Alone of All Her Sex: The Myth and the Cult of the Virgin Mary by Marina Warner
Author:Marina Warner [Warner, Marina]
Language: eng
Format: azw3
Publisher: Oxford University Press, USA
Published: 2013-03-21T04:00:00+00:00
FOURTEEN
Mater Dolorosa
Holy Mary, pierce me through
In my heart each wound renew
Of my saviour crucified.1
—POPULAR PRAYER
Five thousand years ago, in the dust-blown plain of Sumer or southern Mesopotamia, during the month of August, when nature’s anger was most pitiless and the scorched earth and relentless drought held the farmer captive, a chant went up as the priests invoked the life-giving powers of the new season and recited the annual liturgies of Dumuzi, the shepherd, and Inanna, the queen of heaven, his mother and his bride. Dumuzi had been sacrificed to the underworld, tortured and afflicted by demons, just as Christ suffered the tortures of his passion and then descended into hell. Inanna the goddess weeps for him:
Into his face she stares, seeing
what she has lost—his mother
who has lost him to death’s kingdom.
O the agony she bears,
shuddering in the wilderness,
she is the mother suffering so much.2
It could be a poem on a Christian icon of the Pietà: the dead Christ laid out on his grieving mother’s knees (plate 34).
In the religion of Sumer, Inanna was the “Lady of Heaven,” the presiding genius of the earth, and Dumuzi the guardian of flocks, the god of the sap and waters of spring, a shepherd “in love with the song of flutes.” His name means “true son,” and in some Sumerian laments he is called Damu, the child.3 In the liturgical poem Inanna’s Journey the goddess yields him up to the powers of the underworld as her surrogate:
And the seven devils gripped his thighs
like mortal sickness.
The flute-song of the shepherd
is broken, the pipes are shattered
in front of him,
for on him Inanna has fastened
the eyes of death . . .4
Dumuzi, pursued by monsters of drought and death and sterility, is abandoned to the merciless desert sun in the burning wasteland that is the Sumerian hell. He escapes, but they come at him again:
They flew at his face with hooks and bits
and bodkins, they slashed his body with a heavy-axe . . .
He escapes them again, but the devils seek him out, and after this, the Sumerian Way of the Cross, Dumuzi is taken down into death.5
Inanna, his spouse, then weeps for him, and his mother and sister Geshtinanna keen with her.
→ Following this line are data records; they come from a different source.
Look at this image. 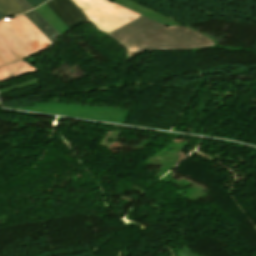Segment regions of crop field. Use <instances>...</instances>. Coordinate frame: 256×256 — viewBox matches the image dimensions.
<instances>
[{
	"instance_id": "crop-field-16",
	"label": "crop field",
	"mask_w": 256,
	"mask_h": 256,
	"mask_svg": "<svg viewBox=\"0 0 256 256\" xmlns=\"http://www.w3.org/2000/svg\"><path fill=\"white\" fill-rule=\"evenodd\" d=\"M5 18V16L0 12V20Z\"/></svg>"
},
{
	"instance_id": "crop-field-14",
	"label": "crop field",
	"mask_w": 256,
	"mask_h": 256,
	"mask_svg": "<svg viewBox=\"0 0 256 256\" xmlns=\"http://www.w3.org/2000/svg\"><path fill=\"white\" fill-rule=\"evenodd\" d=\"M180 251H182V252H183L184 254H186L187 256H199V255L193 253L192 251H190V250H188V249H186V248H182V249H180Z\"/></svg>"
},
{
	"instance_id": "crop-field-4",
	"label": "crop field",
	"mask_w": 256,
	"mask_h": 256,
	"mask_svg": "<svg viewBox=\"0 0 256 256\" xmlns=\"http://www.w3.org/2000/svg\"><path fill=\"white\" fill-rule=\"evenodd\" d=\"M17 109L120 124L124 123L129 112L127 109L97 107L70 103H36L27 108L19 107Z\"/></svg>"
},
{
	"instance_id": "crop-field-17",
	"label": "crop field",
	"mask_w": 256,
	"mask_h": 256,
	"mask_svg": "<svg viewBox=\"0 0 256 256\" xmlns=\"http://www.w3.org/2000/svg\"><path fill=\"white\" fill-rule=\"evenodd\" d=\"M0 106H1V104H0Z\"/></svg>"
},
{
	"instance_id": "crop-field-7",
	"label": "crop field",
	"mask_w": 256,
	"mask_h": 256,
	"mask_svg": "<svg viewBox=\"0 0 256 256\" xmlns=\"http://www.w3.org/2000/svg\"><path fill=\"white\" fill-rule=\"evenodd\" d=\"M39 71L32 65L21 60L3 67H0V82L13 79L19 76L31 74Z\"/></svg>"
},
{
	"instance_id": "crop-field-9",
	"label": "crop field",
	"mask_w": 256,
	"mask_h": 256,
	"mask_svg": "<svg viewBox=\"0 0 256 256\" xmlns=\"http://www.w3.org/2000/svg\"><path fill=\"white\" fill-rule=\"evenodd\" d=\"M36 10L62 35L69 31V29L57 18V16L45 4Z\"/></svg>"
},
{
	"instance_id": "crop-field-10",
	"label": "crop field",
	"mask_w": 256,
	"mask_h": 256,
	"mask_svg": "<svg viewBox=\"0 0 256 256\" xmlns=\"http://www.w3.org/2000/svg\"><path fill=\"white\" fill-rule=\"evenodd\" d=\"M0 11L6 16L26 12L15 0H0Z\"/></svg>"
},
{
	"instance_id": "crop-field-3",
	"label": "crop field",
	"mask_w": 256,
	"mask_h": 256,
	"mask_svg": "<svg viewBox=\"0 0 256 256\" xmlns=\"http://www.w3.org/2000/svg\"><path fill=\"white\" fill-rule=\"evenodd\" d=\"M103 34L133 21L140 14L107 0H73Z\"/></svg>"
},
{
	"instance_id": "crop-field-12",
	"label": "crop field",
	"mask_w": 256,
	"mask_h": 256,
	"mask_svg": "<svg viewBox=\"0 0 256 256\" xmlns=\"http://www.w3.org/2000/svg\"><path fill=\"white\" fill-rule=\"evenodd\" d=\"M21 6H23L27 11L33 9V7L26 0H16ZM22 7V8H23ZM23 8V9H24Z\"/></svg>"
},
{
	"instance_id": "crop-field-15",
	"label": "crop field",
	"mask_w": 256,
	"mask_h": 256,
	"mask_svg": "<svg viewBox=\"0 0 256 256\" xmlns=\"http://www.w3.org/2000/svg\"><path fill=\"white\" fill-rule=\"evenodd\" d=\"M175 255L176 256H186L182 252H180L179 250L175 251Z\"/></svg>"
},
{
	"instance_id": "crop-field-1",
	"label": "crop field",
	"mask_w": 256,
	"mask_h": 256,
	"mask_svg": "<svg viewBox=\"0 0 256 256\" xmlns=\"http://www.w3.org/2000/svg\"><path fill=\"white\" fill-rule=\"evenodd\" d=\"M107 36L126 50V58L150 50H189L217 46L185 27H166L142 15Z\"/></svg>"
},
{
	"instance_id": "crop-field-8",
	"label": "crop field",
	"mask_w": 256,
	"mask_h": 256,
	"mask_svg": "<svg viewBox=\"0 0 256 256\" xmlns=\"http://www.w3.org/2000/svg\"><path fill=\"white\" fill-rule=\"evenodd\" d=\"M53 44L61 36L36 10L24 14Z\"/></svg>"
},
{
	"instance_id": "crop-field-2",
	"label": "crop field",
	"mask_w": 256,
	"mask_h": 256,
	"mask_svg": "<svg viewBox=\"0 0 256 256\" xmlns=\"http://www.w3.org/2000/svg\"><path fill=\"white\" fill-rule=\"evenodd\" d=\"M52 45L23 14L0 21V66L44 51Z\"/></svg>"
},
{
	"instance_id": "crop-field-13",
	"label": "crop field",
	"mask_w": 256,
	"mask_h": 256,
	"mask_svg": "<svg viewBox=\"0 0 256 256\" xmlns=\"http://www.w3.org/2000/svg\"><path fill=\"white\" fill-rule=\"evenodd\" d=\"M34 8L38 7L41 5L43 2L46 0H27Z\"/></svg>"
},
{
	"instance_id": "crop-field-5",
	"label": "crop field",
	"mask_w": 256,
	"mask_h": 256,
	"mask_svg": "<svg viewBox=\"0 0 256 256\" xmlns=\"http://www.w3.org/2000/svg\"><path fill=\"white\" fill-rule=\"evenodd\" d=\"M45 4L69 29L88 21L87 17L70 0H50Z\"/></svg>"
},
{
	"instance_id": "crop-field-11",
	"label": "crop field",
	"mask_w": 256,
	"mask_h": 256,
	"mask_svg": "<svg viewBox=\"0 0 256 256\" xmlns=\"http://www.w3.org/2000/svg\"><path fill=\"white\" fill-rule=\"evenodd\" d=\"M38 82H41L39 77L31 79V80H28V81H25V82H22L20 84H17V85L8 87V88H5V89H2V90H0V94L7 93L9 91H12V90H15V89H19V88L25 87L27 85L35 84V83H38Z\"/></svg>"
},
{
	"instance_id": "crop-field-6",
	"label": "crop field",
	"mask_w": 256,
	"mask_h": 256,
	"mask_svg": "<svg viewBox=\"0 0 256 256\" xmlns=\"http://www.w3.org/2000/svg\"><path fill=\"white\" fill-rule=\"evenodd\" d=\"M111 2H115L119 5H122L126 8H129L133 11H136L150 19L156 20L158 22H161L167 26H182L183 24L180 22H177L173 19H170L148 7H145L137 2L131 1V0H109Z\"/></svg>"
}]
</instances>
His sister’s name means “Lady of Desolation,” and in the songs the singers are not distinguished, but a triad symbolizing woman in her relation to man under the one aspect of Lady of Sorrows. For Inanna is his wife, but he is also her “Child.” Inanna’s ritual grief is described:
My heart is piping in the wilderness
where the young man once went free.
He is a prisoner now in death’s kingdom,
lies bound where once he lived . . .
My heart is piping in the wilderness
an instrument of grief . . .
she is the mother desolate
in a desolate place; where once
he was alive, now he lies
like a young bull felled to the ground.6
Inanna weeps, though she herself delivered Dumuzi to his fate; in Christian belief the Virgin Mary mourns, though she consented to the Incarnation and the Atonement, and knows that Christ will rise again.